Givaldo Carimbão (Pros)
Eleito o porta-voz do grupo após a última reunião, o líder do Pros
tenta jogar panos quentes sobre a união de deputados: “Não existe
blocão. Nós temos um bloquinho”, diz. O tom muda, porém, ao listar as
dificuldades com o governo petista. Ele cita a falta de diálogo com os
ministros, o trancamento da pauta por projetos prioritários do Executivo
e o isolamento dos parlamentares em eventos nas bases eleitorais. “Nós
aprovamos matérias do governo, mas sequer somos informados sobre as
ações nos nossos Estados. No nosso lugar, colocam técnicos querendo
mandar nas políticas públicas”, disse. Recém-criado, o Pros ainda tem a
esperança de ser contemplado na reforma ministerial de Dilma.
Vieira da Cunha (PDT)
O líder do PDT na Câmara tem se mantido discreto dentro do blocão. O
deputado argumenta a integração ao movimento por um pedido do presidente
da Câmara, Henrique Alves (PMDB-RN), para discutir uma pauta
institucional. Ele nega estar em busca de pressionar o governo para
obter benesses e ressalta que não compartilha o mesmo posicionamento de
outros partidos em casos particulares, como o PMDB sobre o Marco Civil
da Internet. Mas aumenta o quórum de reclamações ao comando petista: “O
descontentamento é geral, inclusive de parte do PT. As relações com o
Parlamento se deterioraram nos últimos anos”, afirma.
André Moura (PSC)
O PSC se mantém na base do governo, mas esperava maior gratidão. O
líder da Câmara, André Moura (SE), critica a falta de transparência na
liberação das emendas parlamentares, recurso financeiro previsto em lei
que os congressistas têm direito a injetar em suas bases estaduais.

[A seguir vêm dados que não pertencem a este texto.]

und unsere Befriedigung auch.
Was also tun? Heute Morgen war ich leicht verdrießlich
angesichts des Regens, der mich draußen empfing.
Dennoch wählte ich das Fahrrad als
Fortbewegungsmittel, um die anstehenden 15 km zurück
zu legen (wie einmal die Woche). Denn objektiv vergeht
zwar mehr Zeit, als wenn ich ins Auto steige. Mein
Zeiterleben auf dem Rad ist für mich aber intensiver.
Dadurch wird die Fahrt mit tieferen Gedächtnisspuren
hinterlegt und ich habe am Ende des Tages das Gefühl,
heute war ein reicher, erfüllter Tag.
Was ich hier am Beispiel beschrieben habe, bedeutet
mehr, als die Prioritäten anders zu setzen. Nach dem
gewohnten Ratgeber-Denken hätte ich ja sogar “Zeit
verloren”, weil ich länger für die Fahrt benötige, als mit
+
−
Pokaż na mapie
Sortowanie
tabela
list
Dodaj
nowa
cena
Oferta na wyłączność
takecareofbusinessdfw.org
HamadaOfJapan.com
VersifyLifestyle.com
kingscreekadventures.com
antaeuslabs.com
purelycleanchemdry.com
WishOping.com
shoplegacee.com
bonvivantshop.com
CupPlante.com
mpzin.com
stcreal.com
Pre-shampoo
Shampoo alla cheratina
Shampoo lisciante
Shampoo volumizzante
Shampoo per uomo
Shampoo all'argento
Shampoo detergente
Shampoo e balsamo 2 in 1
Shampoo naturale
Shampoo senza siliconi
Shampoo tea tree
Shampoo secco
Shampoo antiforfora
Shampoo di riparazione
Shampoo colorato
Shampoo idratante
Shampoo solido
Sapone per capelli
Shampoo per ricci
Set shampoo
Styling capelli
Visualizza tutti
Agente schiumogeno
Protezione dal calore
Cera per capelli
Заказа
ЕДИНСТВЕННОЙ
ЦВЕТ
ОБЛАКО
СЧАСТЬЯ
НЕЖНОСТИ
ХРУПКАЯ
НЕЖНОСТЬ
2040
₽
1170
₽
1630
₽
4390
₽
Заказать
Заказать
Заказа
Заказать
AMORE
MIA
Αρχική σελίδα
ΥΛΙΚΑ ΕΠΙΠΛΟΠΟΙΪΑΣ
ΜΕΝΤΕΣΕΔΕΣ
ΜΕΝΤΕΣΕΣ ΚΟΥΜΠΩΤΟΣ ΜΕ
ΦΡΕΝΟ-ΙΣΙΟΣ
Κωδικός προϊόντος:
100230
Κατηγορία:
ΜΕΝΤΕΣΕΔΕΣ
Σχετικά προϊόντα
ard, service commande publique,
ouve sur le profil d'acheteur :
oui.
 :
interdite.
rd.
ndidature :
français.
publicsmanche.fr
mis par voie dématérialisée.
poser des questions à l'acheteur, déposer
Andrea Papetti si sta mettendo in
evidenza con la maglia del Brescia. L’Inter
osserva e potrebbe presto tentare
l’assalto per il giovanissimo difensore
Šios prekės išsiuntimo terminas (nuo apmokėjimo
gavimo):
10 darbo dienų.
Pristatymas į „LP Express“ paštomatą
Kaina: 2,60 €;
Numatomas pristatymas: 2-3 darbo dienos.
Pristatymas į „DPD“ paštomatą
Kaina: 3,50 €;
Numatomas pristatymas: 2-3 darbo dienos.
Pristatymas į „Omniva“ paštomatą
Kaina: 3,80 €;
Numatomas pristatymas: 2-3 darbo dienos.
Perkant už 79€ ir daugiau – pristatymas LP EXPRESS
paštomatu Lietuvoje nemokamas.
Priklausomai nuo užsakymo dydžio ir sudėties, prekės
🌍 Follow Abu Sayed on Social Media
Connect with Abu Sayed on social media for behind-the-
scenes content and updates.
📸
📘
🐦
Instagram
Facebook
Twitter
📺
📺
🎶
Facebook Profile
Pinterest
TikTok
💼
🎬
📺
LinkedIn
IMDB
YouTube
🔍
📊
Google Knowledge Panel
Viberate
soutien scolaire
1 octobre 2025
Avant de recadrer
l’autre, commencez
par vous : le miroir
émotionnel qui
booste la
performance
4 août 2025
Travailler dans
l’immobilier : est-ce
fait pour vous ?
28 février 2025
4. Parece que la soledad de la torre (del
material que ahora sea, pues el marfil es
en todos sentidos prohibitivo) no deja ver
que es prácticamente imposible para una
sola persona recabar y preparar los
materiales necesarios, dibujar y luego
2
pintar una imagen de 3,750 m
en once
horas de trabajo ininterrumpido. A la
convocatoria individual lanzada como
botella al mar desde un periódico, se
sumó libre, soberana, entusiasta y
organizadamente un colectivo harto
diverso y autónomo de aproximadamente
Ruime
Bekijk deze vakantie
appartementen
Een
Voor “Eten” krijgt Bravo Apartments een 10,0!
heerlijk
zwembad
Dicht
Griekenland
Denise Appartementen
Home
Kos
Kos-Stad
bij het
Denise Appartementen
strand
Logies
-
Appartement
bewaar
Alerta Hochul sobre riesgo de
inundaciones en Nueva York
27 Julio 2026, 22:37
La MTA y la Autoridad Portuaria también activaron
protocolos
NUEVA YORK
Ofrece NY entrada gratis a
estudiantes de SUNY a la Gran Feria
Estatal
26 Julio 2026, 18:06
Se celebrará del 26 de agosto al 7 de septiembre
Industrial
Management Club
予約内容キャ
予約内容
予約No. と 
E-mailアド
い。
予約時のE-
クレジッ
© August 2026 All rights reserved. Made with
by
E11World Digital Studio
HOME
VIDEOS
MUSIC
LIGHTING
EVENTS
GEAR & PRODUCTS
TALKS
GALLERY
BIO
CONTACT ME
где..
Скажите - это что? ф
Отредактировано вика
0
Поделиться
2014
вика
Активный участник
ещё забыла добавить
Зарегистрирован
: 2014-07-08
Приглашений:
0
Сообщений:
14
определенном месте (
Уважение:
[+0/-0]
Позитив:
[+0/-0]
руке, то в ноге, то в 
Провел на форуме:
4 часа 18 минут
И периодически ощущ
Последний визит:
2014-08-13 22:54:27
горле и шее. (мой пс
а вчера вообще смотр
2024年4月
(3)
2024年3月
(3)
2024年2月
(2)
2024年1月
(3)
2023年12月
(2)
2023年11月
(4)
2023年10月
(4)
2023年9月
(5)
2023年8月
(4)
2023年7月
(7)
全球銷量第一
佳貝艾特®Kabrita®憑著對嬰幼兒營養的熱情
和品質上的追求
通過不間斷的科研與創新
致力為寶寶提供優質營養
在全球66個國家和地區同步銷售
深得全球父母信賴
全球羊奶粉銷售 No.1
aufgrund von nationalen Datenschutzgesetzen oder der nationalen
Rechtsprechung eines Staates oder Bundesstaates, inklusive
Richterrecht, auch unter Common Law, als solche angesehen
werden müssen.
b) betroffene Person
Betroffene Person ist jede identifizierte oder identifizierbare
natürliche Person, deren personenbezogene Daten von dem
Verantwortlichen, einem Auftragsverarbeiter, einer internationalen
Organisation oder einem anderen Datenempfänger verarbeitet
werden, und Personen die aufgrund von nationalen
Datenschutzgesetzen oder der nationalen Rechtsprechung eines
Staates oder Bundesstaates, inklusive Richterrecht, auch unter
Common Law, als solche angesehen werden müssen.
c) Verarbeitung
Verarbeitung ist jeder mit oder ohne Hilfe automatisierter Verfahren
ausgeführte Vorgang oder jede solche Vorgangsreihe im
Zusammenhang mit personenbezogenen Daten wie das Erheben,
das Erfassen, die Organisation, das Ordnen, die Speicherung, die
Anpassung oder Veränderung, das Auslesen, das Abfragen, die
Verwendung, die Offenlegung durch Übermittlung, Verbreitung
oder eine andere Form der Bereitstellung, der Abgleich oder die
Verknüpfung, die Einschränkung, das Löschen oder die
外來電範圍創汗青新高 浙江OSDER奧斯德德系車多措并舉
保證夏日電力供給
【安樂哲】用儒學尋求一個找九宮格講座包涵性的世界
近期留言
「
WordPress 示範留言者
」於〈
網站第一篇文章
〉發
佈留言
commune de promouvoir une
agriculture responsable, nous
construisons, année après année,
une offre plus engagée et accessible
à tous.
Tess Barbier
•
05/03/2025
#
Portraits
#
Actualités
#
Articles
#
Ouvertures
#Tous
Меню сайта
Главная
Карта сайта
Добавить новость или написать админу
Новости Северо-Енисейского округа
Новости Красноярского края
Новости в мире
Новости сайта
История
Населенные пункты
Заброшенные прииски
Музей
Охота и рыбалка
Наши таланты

“Tínhamos uma expectativa de que agora nosso investimento chegaria aos
Estados. Mas o governo já anunciou o contingenciamento e fez um corte na
área de infraestrutura”, disse Moura. “Falta diálogo.”
Eduardo da Fonte (PP)
O líder do PP na Câmara, deputado Eduardo da Fonte (PE), faz coro às
críticas dos colegas: “Queremos fazer a interlocução do governo com o
povo e participar nas nossas bases”. O parlamentar pernambucano é autor
do projeto que prevê a devolução do valor cobrado, entre 2002 e 2009,
indevidamente das contas de luz. Se aprovada, a proposta acarretará um
esvaziamento de 10 bilhões dos cofres das operadoras. Em contrapartida,
as concessionárias ameaçam o governo de facilitar o acontecimento dos
apagões caso a medida entre em vigor.
Jovair Arantes (PTB)
“O que dói em um, dói em outro”, resume o líder do PTB na Câmara,
deputado Jovair Arantes (GO), ao explicar sua participação no bloco. O
parlamentar goiano lembra que o Parlamento cumpre seu papel ao aprovar
as propostas de interesse do Executivo, mas é necessário que o esforço
aconteça de ambos os lados. “Estamos em busca de ações políticas e do
fortalecimento da Câmara”, disse. Uma das propostas defendidas pelo PTB é
o fim do fator previdenciário – já aprovada no Senado, mas engavetada
na Casa desde 2008 por trazer prejuízos fiscais ao governo.